Eliade conclut que ce motif mythique de la descente n’est plus seulement initiatique (comme dans le cas de Bilbo), mais l’on meurt et l’on réssussite pour le salut des autres : « l’archétype de l’initiation contient aussi cette valence de la « mort » (=descente aux enfers) au profit d’un autre » (p.218)(motif que l’on retrouve donc dans le SdA).
2. L’ascension au ciel et l’Image du paradis ‘océanien’ :
« Toutes les mystiques utilisent le symbolisme de l’ascension pour figurer l’élévation même de l’âme humaine et l’union avec Dieu : le chaman, Bouddha, Mahomet, le Christ … la notion de transcendance s’exprime universellement par une Image d’élévation… » (p.219) avec réintégration du « paradis » originel.
On retrouve ce symbolisme dans le départ de Frodo, Bilbo, Gandalf, Galadriel et Elrond pour l’île d’Eressëa par le Droit Chemin (Lp.410-411) :
« The ‘immortals’ who were permitted to leave ME and seek Aman – the undying lands of Valinor and Eressëa, an island assigned to the Eldar – set sail in ships specially made and hallowed for this voyage, and steered due West towards the ancient site of these lands. They only set out after sundown ; but if any keen-eyed observer from that shore had watched one of these ships he might have seen that it never became hull-down but dwindled only by distance until it vanished in the twilight : it followed the straight road to the true West and not the bent road of the earth’s surface. As it vanished it left the physical world. There was no return. The Elves who took this road and those few ‘mortals’ who by special grace went with them, had abandoned the ‘History of the world’ … »
Comme le souligne Eliade « Il ne s’agit pas d’expliquer la mystique judéo-chrétienne par le chamanisme, ni d’identifier des « éléments chamaniques » dans le christianisme. Mais il est un point dont l’importance ne peut échapper à personne : l’expérience mystique des primitifs, de même que la vie mystique des chrétiens, implique le recouvrement de la condition paradisiaque primordial. L’équivalence vie mystique=retour au paradis n’est donc pas un hapax judéo-chrétien, créé par l’intervention de Dieu dans l’histoire ; c’est une « donnée » humaine universelle d’une incontestable ancienneté » (p.221).
De même cette expérience mystique Frodo va aussi la vivre, car il trouvera guérison à ses souffrances et paix intérieure (Lp.328) : « Frodo was sent or allowed to pass over sea to heal him … before he died …. So he went both to a purgatory and to a reward, for a while : a period of reflection and peace and a gaining of a truer understanding of his position in littleness and in greatness, spent still in Time amid the natural beauty of ‘Arda Unmarred’, the Earth unspoiled by evil ».

À FAIRE:
• A. Extrayez du texte sur Eliade et Tolkien le passage qui commence aux mots "Eliade conclut que" et s'arrête après "dans le SdA).".
• B. Dans la liste, remplacez "dashed" par "dotted" sur les lignes allant de celle qui contient "text at (342, 61): 777 -> 854" jusqu'à la fin de la liste, bornes comprises. Redonnez uniquement ces lignes, sans rien changer d'autre.

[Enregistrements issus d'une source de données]
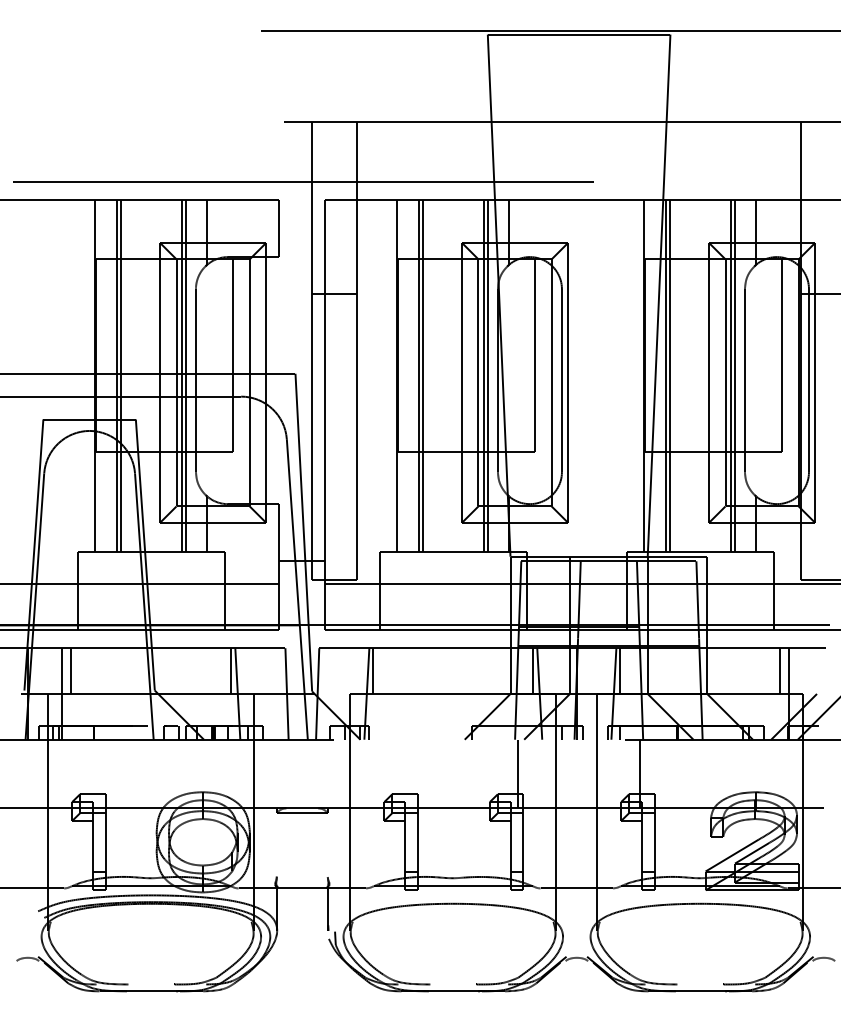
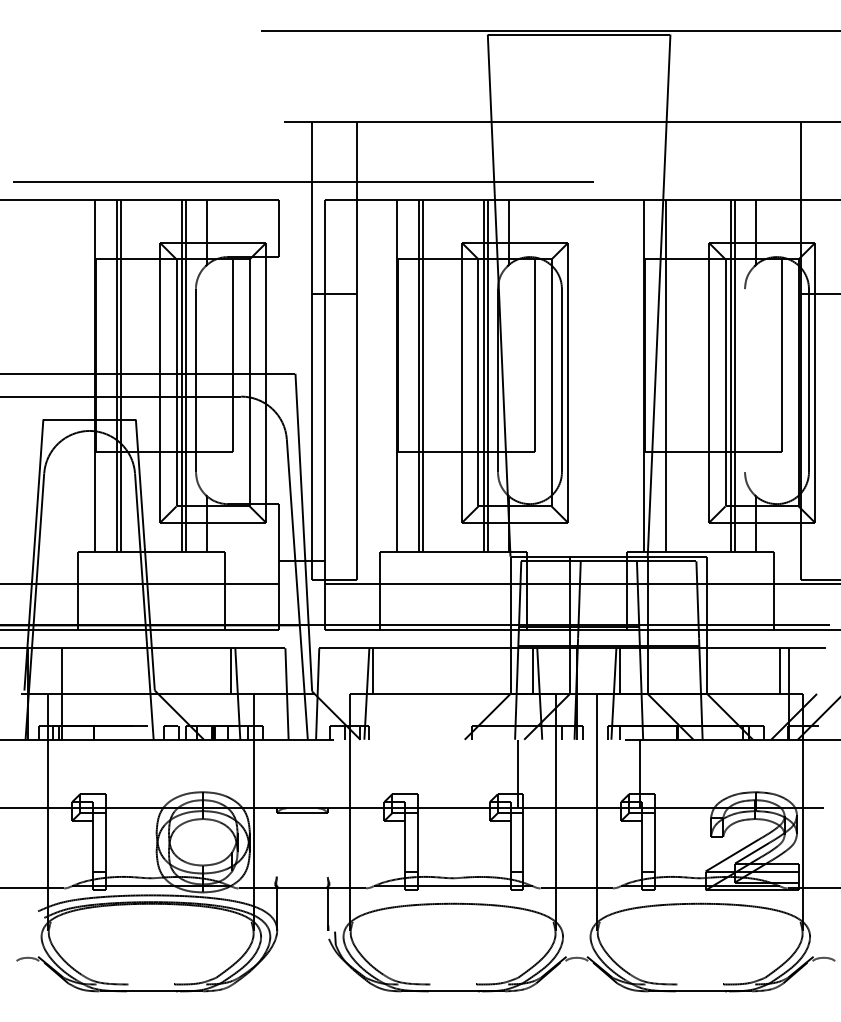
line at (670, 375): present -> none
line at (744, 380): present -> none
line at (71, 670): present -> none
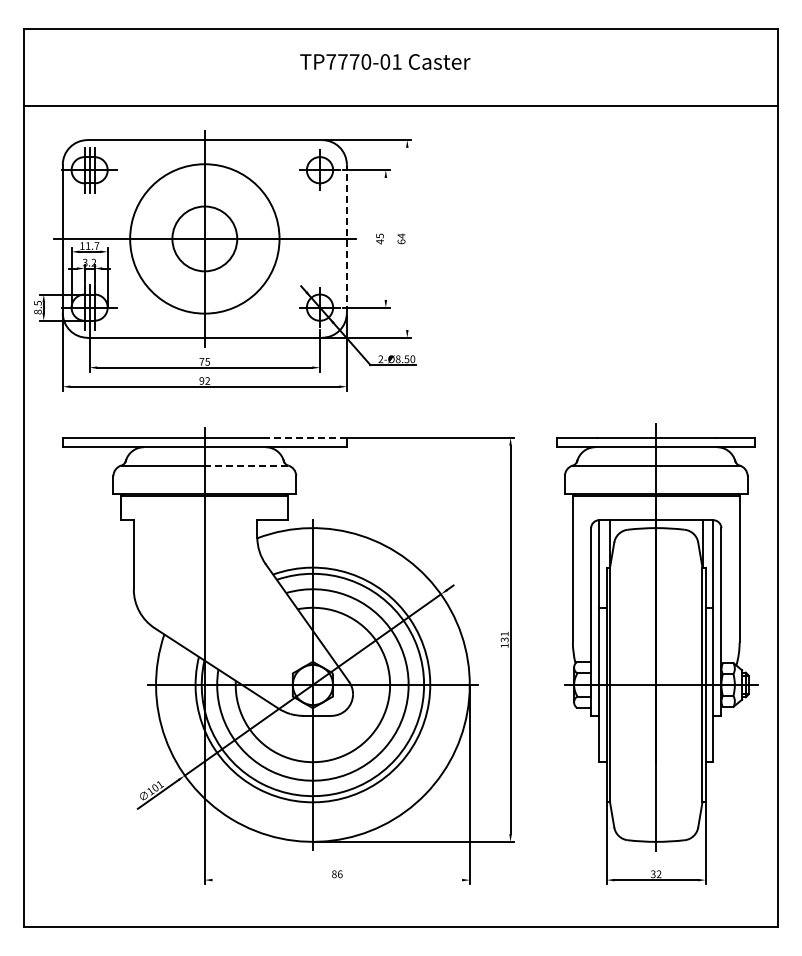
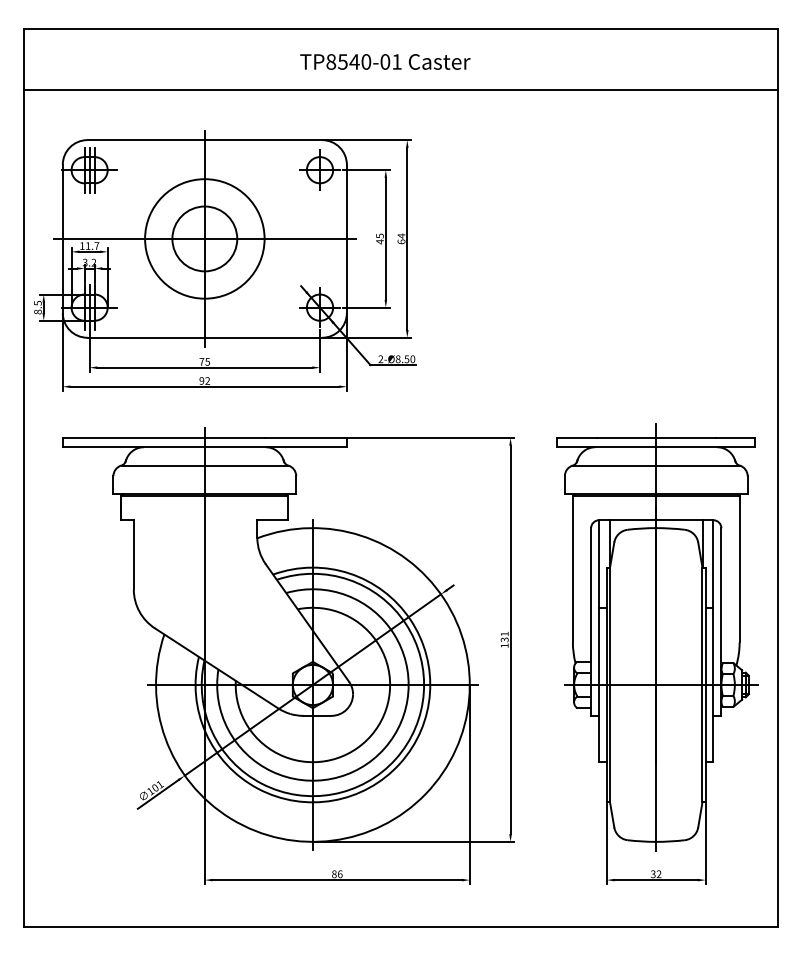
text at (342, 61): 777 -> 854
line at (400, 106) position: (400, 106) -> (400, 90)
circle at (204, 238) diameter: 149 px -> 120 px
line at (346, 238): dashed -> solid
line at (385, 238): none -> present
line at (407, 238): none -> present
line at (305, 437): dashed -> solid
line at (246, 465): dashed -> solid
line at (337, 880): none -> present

CORRIGÉ:
• A.
Eliade conclut que ce motif mythique de la descente n’est plus seulement initiatique (comme dans le cas de Bilbo), mais l’on meurt et l’on réssussite pour le salut des autres : « l’archétype de l’initiation contient aussi cette valence de la « mort » (=descente aux enfers) au profit d’un autre » (p.218)(motif que l’on retrouve donc dans le SdA).

• B.
text at (342, 61): 777 -> 854
line at (400, 106) position: (400, 106) -> (400, 90)
circle at (204, 238) diameter: 149 px -> 120 px
line at (346, 238): dotted -> solid
line at (385, 238): none -> present
line at (407, 238): none -> present
line at (305, 437): dotted -> solid
line at (246, 465): dotted -> solid
line at (337, 880): none -> present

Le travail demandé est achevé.